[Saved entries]
-*-

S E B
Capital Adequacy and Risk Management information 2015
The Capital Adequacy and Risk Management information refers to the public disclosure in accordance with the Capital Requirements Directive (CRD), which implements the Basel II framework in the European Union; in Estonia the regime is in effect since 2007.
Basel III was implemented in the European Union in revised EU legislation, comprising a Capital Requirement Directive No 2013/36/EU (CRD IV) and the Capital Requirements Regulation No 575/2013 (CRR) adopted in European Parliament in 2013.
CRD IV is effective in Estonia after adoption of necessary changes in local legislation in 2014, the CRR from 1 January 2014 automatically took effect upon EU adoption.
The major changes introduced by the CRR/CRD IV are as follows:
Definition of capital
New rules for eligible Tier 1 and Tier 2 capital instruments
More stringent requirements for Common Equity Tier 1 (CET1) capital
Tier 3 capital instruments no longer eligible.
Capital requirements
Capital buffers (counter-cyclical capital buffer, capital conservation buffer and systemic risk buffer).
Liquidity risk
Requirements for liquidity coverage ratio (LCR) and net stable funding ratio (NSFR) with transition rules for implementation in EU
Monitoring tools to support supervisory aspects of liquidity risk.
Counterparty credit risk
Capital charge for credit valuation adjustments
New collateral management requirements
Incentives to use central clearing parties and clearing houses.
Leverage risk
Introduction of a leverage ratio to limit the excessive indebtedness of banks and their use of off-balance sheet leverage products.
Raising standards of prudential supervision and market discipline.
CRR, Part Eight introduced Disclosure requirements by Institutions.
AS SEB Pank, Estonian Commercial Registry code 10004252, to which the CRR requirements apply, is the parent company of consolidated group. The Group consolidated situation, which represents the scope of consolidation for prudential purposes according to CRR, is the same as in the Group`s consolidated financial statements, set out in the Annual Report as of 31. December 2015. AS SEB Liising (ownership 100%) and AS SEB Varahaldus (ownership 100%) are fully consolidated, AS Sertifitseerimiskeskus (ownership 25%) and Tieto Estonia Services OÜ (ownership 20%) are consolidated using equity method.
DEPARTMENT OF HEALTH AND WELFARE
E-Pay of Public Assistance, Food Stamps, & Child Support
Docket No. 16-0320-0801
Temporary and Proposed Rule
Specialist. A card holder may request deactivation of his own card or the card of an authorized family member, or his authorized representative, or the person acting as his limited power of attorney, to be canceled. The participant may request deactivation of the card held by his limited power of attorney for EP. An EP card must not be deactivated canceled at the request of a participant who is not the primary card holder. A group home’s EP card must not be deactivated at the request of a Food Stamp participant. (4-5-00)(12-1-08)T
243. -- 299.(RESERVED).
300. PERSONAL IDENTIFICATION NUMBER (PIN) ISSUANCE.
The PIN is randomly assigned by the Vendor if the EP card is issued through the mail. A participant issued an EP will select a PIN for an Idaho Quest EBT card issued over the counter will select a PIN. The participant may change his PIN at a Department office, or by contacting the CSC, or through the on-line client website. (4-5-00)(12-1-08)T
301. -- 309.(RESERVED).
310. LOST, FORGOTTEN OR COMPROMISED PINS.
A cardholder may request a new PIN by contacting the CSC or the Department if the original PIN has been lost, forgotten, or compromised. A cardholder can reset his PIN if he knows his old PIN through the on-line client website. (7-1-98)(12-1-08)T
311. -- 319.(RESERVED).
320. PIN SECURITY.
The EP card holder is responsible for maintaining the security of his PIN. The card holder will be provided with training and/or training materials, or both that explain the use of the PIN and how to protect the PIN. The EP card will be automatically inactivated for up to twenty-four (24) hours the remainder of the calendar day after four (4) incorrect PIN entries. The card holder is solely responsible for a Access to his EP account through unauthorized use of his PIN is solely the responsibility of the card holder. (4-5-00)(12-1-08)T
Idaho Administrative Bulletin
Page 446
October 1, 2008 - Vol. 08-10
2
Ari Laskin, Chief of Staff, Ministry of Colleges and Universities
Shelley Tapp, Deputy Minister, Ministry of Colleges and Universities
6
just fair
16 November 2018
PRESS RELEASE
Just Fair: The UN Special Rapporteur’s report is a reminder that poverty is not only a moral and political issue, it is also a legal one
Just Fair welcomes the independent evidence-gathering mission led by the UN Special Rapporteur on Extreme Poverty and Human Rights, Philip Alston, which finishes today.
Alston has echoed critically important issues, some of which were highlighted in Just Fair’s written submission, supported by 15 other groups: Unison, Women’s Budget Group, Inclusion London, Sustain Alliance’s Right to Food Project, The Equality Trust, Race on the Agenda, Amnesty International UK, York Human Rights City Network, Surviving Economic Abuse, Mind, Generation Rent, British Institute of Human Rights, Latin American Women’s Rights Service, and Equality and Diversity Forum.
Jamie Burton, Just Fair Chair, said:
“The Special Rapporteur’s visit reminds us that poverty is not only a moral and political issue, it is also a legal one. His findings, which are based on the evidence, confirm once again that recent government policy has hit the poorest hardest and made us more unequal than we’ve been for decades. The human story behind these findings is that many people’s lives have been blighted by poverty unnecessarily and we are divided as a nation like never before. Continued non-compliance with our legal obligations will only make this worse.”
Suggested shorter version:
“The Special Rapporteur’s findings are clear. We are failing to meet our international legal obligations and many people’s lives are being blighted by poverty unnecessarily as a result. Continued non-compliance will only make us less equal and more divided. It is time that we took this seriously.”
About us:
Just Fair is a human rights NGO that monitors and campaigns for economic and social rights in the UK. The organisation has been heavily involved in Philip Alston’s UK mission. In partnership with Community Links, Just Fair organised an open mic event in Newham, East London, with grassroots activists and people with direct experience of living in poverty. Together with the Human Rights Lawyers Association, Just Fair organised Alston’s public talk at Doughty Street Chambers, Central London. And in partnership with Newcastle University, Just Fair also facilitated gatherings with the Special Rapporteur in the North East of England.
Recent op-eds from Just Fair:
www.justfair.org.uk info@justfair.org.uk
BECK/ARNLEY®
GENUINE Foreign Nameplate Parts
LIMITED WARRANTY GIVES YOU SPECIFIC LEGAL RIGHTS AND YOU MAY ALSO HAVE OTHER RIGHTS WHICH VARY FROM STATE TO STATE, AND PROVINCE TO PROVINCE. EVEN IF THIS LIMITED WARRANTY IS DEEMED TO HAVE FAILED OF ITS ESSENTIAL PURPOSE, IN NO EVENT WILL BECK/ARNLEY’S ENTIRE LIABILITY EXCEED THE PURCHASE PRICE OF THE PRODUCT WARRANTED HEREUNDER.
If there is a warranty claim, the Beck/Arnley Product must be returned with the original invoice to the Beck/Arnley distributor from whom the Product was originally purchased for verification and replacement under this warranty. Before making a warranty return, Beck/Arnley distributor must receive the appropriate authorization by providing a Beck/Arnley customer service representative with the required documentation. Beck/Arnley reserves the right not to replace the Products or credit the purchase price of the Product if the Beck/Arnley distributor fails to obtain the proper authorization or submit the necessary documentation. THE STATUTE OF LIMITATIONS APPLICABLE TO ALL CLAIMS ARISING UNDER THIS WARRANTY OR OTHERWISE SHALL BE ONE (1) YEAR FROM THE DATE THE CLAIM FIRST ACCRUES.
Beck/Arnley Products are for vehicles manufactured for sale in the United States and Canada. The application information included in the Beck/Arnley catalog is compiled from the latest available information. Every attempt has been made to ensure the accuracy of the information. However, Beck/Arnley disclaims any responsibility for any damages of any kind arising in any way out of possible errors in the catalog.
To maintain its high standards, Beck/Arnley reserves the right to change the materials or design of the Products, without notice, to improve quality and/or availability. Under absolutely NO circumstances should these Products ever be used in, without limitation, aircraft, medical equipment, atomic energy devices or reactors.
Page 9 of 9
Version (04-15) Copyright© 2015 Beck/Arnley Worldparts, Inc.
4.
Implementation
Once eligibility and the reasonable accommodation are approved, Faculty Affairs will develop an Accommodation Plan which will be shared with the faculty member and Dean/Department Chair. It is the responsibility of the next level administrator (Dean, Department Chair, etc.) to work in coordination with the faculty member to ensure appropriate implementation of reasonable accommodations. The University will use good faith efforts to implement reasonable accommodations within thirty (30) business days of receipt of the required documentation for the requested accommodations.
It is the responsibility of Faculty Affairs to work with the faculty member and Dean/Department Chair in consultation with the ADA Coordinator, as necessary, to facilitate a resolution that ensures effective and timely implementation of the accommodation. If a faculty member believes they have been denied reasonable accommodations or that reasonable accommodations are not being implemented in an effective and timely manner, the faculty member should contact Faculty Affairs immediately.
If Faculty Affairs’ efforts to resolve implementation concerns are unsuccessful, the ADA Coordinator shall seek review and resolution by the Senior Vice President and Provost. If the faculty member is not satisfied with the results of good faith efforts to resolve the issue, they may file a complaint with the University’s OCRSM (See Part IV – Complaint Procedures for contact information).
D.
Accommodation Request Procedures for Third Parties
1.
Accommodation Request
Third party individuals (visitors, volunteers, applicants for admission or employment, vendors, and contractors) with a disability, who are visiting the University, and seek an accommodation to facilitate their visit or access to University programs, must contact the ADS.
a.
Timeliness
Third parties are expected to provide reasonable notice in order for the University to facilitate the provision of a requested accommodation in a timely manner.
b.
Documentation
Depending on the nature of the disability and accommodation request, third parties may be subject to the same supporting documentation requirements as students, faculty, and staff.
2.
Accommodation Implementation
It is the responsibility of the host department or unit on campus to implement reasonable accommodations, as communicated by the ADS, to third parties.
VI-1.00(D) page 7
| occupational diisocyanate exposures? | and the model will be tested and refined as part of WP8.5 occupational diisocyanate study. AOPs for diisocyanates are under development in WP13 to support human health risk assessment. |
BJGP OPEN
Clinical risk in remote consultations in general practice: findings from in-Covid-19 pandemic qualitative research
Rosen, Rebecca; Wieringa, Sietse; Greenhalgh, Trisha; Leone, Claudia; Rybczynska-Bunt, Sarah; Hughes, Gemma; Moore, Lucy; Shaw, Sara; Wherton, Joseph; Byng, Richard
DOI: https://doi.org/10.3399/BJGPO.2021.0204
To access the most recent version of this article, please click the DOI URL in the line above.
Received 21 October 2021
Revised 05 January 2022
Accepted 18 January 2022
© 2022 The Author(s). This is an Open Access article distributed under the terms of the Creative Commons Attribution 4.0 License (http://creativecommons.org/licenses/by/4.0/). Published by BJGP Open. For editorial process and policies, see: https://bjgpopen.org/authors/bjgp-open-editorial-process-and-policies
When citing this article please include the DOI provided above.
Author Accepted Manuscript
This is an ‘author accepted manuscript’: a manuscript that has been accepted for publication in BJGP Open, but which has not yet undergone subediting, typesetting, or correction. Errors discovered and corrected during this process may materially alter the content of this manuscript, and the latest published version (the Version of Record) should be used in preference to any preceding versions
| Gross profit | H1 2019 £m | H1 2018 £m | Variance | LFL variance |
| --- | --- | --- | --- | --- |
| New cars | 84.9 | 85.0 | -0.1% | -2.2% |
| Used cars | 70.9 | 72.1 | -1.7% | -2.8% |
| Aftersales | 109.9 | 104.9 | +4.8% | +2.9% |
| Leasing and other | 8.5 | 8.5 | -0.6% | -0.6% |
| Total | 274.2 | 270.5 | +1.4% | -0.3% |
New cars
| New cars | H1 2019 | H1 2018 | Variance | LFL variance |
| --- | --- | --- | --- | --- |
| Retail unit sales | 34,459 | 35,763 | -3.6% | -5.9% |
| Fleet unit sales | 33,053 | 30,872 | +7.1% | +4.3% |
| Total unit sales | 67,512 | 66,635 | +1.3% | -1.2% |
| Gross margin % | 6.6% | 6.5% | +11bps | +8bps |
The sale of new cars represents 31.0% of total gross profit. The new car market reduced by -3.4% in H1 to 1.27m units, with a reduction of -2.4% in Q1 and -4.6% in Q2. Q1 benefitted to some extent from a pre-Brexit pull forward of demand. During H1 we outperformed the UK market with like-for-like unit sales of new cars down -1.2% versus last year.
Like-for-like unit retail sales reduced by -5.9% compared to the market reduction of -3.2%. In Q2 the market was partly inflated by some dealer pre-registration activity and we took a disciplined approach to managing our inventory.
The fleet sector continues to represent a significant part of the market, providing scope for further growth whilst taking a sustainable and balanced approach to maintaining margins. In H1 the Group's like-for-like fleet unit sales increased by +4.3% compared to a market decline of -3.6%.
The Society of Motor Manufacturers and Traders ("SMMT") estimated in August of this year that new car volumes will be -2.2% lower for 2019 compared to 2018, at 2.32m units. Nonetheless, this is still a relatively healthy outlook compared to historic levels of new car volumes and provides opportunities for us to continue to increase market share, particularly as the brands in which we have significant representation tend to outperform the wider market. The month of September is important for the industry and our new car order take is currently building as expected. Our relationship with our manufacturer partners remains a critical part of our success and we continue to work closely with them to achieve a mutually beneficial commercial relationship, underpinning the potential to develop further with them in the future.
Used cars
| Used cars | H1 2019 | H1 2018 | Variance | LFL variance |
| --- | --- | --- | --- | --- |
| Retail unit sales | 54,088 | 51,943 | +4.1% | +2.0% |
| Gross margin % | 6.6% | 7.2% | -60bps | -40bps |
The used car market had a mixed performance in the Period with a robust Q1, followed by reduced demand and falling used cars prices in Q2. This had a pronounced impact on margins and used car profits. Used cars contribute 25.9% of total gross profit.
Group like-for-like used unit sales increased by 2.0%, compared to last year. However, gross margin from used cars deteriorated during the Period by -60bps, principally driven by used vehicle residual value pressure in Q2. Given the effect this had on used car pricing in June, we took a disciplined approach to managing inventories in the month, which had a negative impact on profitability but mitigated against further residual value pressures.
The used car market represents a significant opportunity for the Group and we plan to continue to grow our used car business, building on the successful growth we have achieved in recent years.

-*-

ASSIGNMENT ::
Could you restate word for word the lines above, from the one that contains "Alston has echoed" through the one that contains "Jamie Burton, Just", and no others?

EXERCISE OUTPUT ::
Alston has echoed critically important issues, some of which were highlighted in Just Fair’s written submission, supported by 15 other groups: Unison, Women’s Budget Group, Inclusion London, Sustain Alliance’s Right to Food Project, The Equality Trust, Race on the Agenda, Amnesty International UK, York Human Rights City Network, Surviving Economic Abuse, Mind, Generation Rent, British Institute of Human Rights, Latin American Women’s Rights Service, and Equality and Diversity Forum.
Jamie Burton, Just Fair Chair, said:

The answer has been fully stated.